In a previous post, I demonstrate how to reshape a comma delimited file (CSV) using PowerShell. I noted that the results put all of the column values in double quotes:
"ID","Name","State"
"5","Stephanie","Arizona"
"4","Melanie","Oregon"
"2","Katie","Texas"
I used this code to produce this result:
cd c:\MyFolder
Import-Csv -Path SampleData.csv|Where {$_.Country -eq "USA"} `
| SELECT ID, Name, State `
|Sort-Object State `
|Export-Csv SampleDataSorted.csv `
-NoTypeInformation;
In this post, I remove the double quotes.
A Microsoft blog suggests one way to remove these double quotes. They suggest using the ConvertTo-CSV cmdlet rather than Export-CSV and doing a string replace of the double quotes with empty string (code from the article).
dir c:\fso -Filter *.csv | ? {$_.basename -like 'users?'} `
| Import-Csv `
| sort lname,fname `
| convertto-csv -NoTypeInformation `
| % { $_ -replace '"', ""} `
| out-file c:\fso\usersconsolidated.csv -fo -en ascii
I convert my command to:
cd c:\MyFolder
Import-Csv -Path SampleData.csv `
| Where {$_.Country -eq "USA"} `
| SELECT ID, Name, State `
| Sort-Object State `
| ConvertTo-CSV -NoTypeInformation `
| % {$_ -replace '"',""} `
| Out-File SampleDataSorted.csv -fo -en ascii
;
Import-Csv -Path SampleData.csv |
Read source csv |
Where {$_.Country -eq "USA"} |
Filter rows |
SELECT ID, Name, State |
Set output columns |
ConvertTo-CSV -NoTypeInformation |
Create CSV output |
% {$_ -replace '"',""} |
For each row, replace double quotes with empty string |
Out-File SampleDataSorted.csv -fo -en ascii |
Output to file |
This produces the results I expect.
ID,Name,State
5,Stephanie,Arizona
4,Melanie,Oregon
2,Katie,Texas
But here is the problem. ETL scenarios can be messy. CSV files frequently need the double quotes. When a column contains a comma, you need to put the quotes around the column value. For example a file like this is problematic.
ID,Name,State,Country
1,Russ,Sandys,Bermuda
3,Gail,Sandys,Bermuda
4,Melanie,Oregon,USA
5,Stephanie,Arizona,USA
6,"Katie, ""Scott"", Arianna",Texas,USA
I want to keep the quotes around the second column that last row.
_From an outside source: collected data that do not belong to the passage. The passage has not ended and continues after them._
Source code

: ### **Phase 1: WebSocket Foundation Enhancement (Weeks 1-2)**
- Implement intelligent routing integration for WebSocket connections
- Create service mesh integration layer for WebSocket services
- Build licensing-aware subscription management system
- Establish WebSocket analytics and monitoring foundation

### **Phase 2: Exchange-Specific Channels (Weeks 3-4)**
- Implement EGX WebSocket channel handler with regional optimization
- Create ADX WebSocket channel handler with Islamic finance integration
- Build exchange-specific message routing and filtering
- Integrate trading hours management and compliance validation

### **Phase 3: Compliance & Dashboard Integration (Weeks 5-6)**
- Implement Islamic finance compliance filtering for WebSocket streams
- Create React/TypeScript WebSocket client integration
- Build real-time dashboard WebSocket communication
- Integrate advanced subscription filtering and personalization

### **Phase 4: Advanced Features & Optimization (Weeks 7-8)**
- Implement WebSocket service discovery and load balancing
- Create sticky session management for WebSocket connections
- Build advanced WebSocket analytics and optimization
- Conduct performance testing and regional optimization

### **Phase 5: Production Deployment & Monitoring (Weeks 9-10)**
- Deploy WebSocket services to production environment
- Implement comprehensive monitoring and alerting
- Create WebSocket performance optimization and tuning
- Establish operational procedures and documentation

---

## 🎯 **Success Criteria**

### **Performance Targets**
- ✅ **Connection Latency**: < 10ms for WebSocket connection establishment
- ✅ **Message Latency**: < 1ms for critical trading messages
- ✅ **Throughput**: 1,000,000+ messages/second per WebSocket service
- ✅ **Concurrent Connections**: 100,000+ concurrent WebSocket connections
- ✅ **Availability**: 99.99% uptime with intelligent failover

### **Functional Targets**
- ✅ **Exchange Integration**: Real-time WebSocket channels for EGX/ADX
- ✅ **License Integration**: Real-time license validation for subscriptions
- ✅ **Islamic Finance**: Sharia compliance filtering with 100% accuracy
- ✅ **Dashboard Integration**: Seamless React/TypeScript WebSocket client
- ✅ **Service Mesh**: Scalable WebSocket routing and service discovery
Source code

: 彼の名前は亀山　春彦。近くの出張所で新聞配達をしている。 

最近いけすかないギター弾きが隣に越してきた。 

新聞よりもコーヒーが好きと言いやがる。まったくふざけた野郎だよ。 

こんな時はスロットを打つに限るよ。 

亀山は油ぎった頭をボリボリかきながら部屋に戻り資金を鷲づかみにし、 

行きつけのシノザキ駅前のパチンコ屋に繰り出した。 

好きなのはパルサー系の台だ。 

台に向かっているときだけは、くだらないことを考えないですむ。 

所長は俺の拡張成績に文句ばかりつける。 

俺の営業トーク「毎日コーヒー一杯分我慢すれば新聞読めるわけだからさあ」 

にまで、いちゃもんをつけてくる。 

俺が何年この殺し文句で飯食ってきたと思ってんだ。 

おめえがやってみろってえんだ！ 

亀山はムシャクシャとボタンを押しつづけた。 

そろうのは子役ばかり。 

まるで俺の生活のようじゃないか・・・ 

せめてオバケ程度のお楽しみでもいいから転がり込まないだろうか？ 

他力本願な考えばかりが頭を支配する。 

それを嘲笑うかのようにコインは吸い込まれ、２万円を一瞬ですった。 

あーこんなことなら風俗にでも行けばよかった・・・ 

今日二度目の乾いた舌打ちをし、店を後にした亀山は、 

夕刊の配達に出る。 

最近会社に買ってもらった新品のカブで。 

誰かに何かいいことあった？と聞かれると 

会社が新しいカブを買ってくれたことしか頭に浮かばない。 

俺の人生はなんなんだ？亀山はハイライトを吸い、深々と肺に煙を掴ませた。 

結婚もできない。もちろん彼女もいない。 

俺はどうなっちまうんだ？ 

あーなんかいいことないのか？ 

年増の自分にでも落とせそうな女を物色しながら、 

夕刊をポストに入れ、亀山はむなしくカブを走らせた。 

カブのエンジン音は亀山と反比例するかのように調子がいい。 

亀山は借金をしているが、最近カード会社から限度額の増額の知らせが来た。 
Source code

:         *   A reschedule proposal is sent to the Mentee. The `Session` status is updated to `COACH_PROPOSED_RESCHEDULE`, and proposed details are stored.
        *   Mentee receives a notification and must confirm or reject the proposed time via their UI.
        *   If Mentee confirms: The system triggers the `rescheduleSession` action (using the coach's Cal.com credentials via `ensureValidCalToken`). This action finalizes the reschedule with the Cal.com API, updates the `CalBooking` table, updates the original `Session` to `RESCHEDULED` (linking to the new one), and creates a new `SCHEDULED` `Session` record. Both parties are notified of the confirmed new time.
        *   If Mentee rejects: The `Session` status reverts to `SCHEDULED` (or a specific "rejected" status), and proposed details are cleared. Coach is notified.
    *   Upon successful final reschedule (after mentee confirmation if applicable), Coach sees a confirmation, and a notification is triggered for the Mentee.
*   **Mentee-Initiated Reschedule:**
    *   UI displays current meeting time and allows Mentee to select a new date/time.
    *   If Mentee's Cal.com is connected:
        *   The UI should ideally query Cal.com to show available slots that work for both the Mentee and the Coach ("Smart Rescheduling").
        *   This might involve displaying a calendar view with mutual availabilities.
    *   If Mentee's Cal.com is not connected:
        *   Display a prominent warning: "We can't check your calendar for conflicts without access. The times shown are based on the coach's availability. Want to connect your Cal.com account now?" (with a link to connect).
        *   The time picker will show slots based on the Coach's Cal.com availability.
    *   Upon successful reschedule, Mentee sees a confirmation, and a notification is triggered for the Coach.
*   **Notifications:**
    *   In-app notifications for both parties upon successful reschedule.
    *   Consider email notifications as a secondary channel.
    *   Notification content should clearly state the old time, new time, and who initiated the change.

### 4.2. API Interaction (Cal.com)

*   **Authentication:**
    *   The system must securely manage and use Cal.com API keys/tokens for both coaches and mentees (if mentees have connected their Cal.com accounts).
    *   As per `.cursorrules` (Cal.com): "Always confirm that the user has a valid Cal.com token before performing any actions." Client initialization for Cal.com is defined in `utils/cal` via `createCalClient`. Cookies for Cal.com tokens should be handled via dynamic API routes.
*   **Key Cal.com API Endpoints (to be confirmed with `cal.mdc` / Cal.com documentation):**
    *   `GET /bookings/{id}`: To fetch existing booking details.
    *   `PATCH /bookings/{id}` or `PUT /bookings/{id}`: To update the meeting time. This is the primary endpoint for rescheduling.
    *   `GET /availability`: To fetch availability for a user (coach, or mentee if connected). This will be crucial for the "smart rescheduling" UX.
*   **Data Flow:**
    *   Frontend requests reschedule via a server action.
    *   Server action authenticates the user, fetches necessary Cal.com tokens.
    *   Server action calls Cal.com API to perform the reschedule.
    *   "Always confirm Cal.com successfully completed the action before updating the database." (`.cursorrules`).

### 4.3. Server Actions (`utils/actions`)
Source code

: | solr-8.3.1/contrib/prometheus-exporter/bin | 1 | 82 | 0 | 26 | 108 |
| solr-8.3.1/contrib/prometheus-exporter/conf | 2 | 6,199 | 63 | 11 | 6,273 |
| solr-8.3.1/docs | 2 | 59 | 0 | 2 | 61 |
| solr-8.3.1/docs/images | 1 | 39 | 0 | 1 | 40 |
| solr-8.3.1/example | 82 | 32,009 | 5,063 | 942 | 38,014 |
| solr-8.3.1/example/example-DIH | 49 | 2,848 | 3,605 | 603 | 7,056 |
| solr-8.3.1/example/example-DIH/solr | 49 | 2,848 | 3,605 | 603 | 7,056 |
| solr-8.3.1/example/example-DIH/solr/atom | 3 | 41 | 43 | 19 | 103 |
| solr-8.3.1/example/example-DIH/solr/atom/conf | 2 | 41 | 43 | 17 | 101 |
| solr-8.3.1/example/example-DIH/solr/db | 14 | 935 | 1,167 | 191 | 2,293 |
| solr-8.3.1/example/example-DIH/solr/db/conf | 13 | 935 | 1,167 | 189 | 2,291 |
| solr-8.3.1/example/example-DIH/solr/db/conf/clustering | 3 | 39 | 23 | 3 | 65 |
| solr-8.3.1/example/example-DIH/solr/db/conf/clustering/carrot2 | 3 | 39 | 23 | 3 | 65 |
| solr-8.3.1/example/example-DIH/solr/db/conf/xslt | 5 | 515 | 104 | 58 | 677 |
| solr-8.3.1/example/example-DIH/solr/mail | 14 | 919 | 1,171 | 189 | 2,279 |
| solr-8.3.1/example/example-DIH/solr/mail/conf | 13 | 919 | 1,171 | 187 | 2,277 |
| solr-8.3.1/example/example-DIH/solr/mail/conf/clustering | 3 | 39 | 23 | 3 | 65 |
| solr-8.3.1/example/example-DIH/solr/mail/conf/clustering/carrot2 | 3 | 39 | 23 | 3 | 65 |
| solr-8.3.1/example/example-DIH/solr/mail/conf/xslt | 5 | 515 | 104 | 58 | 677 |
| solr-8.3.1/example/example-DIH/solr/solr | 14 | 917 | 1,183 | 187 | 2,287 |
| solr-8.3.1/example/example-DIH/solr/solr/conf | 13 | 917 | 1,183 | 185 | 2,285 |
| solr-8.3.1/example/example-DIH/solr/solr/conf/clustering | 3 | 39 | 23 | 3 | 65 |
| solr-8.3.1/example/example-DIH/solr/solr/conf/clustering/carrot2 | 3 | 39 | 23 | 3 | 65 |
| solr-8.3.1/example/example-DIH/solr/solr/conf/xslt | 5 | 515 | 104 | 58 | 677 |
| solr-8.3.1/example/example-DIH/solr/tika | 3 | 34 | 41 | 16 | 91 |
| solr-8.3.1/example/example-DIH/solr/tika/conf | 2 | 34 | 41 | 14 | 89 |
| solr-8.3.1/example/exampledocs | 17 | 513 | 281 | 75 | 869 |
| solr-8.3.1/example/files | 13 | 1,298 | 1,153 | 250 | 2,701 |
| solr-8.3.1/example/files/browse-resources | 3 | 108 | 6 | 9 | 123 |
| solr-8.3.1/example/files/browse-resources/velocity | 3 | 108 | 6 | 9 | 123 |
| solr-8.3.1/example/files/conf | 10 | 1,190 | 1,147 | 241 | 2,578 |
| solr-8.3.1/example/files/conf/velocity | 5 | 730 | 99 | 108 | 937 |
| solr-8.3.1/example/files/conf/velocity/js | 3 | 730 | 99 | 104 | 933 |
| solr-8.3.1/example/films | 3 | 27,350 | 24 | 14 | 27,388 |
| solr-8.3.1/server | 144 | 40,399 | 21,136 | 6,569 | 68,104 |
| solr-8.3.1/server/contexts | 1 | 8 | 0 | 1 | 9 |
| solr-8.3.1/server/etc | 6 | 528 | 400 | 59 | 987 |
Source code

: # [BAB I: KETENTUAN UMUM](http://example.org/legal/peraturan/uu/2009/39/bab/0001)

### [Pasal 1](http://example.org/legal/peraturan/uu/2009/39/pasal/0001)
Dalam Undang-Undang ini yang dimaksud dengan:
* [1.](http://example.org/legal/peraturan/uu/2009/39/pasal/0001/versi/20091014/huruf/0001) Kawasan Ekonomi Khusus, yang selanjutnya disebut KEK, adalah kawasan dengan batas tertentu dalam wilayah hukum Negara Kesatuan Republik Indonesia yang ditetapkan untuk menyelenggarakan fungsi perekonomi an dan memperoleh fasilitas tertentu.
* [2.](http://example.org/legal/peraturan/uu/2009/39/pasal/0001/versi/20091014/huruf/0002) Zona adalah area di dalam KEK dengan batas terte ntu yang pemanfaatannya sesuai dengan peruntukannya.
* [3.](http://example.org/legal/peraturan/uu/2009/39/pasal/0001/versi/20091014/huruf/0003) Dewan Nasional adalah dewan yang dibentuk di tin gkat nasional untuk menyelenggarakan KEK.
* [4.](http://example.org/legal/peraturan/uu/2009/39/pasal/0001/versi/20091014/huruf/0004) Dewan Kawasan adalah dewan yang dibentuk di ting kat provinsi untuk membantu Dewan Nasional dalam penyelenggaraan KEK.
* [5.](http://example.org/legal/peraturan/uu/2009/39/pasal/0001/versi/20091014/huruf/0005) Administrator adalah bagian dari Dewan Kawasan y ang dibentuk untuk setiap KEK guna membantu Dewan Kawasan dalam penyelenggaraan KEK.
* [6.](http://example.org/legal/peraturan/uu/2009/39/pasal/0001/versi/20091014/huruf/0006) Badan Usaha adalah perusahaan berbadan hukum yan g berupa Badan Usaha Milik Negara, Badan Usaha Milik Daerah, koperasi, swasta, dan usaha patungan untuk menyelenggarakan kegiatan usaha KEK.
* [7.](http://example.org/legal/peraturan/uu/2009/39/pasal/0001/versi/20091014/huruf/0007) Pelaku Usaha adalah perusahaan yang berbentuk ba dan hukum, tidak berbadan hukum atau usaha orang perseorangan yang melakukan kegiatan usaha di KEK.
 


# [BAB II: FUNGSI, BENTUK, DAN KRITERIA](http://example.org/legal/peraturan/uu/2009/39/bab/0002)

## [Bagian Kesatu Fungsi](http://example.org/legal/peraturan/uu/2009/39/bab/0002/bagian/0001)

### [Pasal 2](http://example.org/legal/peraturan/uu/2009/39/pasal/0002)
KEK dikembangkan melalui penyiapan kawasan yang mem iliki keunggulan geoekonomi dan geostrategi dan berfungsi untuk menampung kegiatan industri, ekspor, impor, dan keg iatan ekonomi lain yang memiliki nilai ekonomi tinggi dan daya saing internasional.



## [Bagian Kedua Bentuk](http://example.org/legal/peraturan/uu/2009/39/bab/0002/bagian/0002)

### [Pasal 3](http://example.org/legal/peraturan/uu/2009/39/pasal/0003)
Regular expressions to the rescue. The replace command can do regular expression replacement without any additional work. That isn’t to say that building the regular expression isn’t painful.
cd c:\MyFolder
Import-Csv -Path SampleData.csv `
| Where {$_.Country -eq "USA"} `
| SELECT ID, Name, State `
| Sort-Object State `
| ConvertTo-CSV -NoTypeInformation `
| % {$_ -replace `
'\G(?^|,)(("(?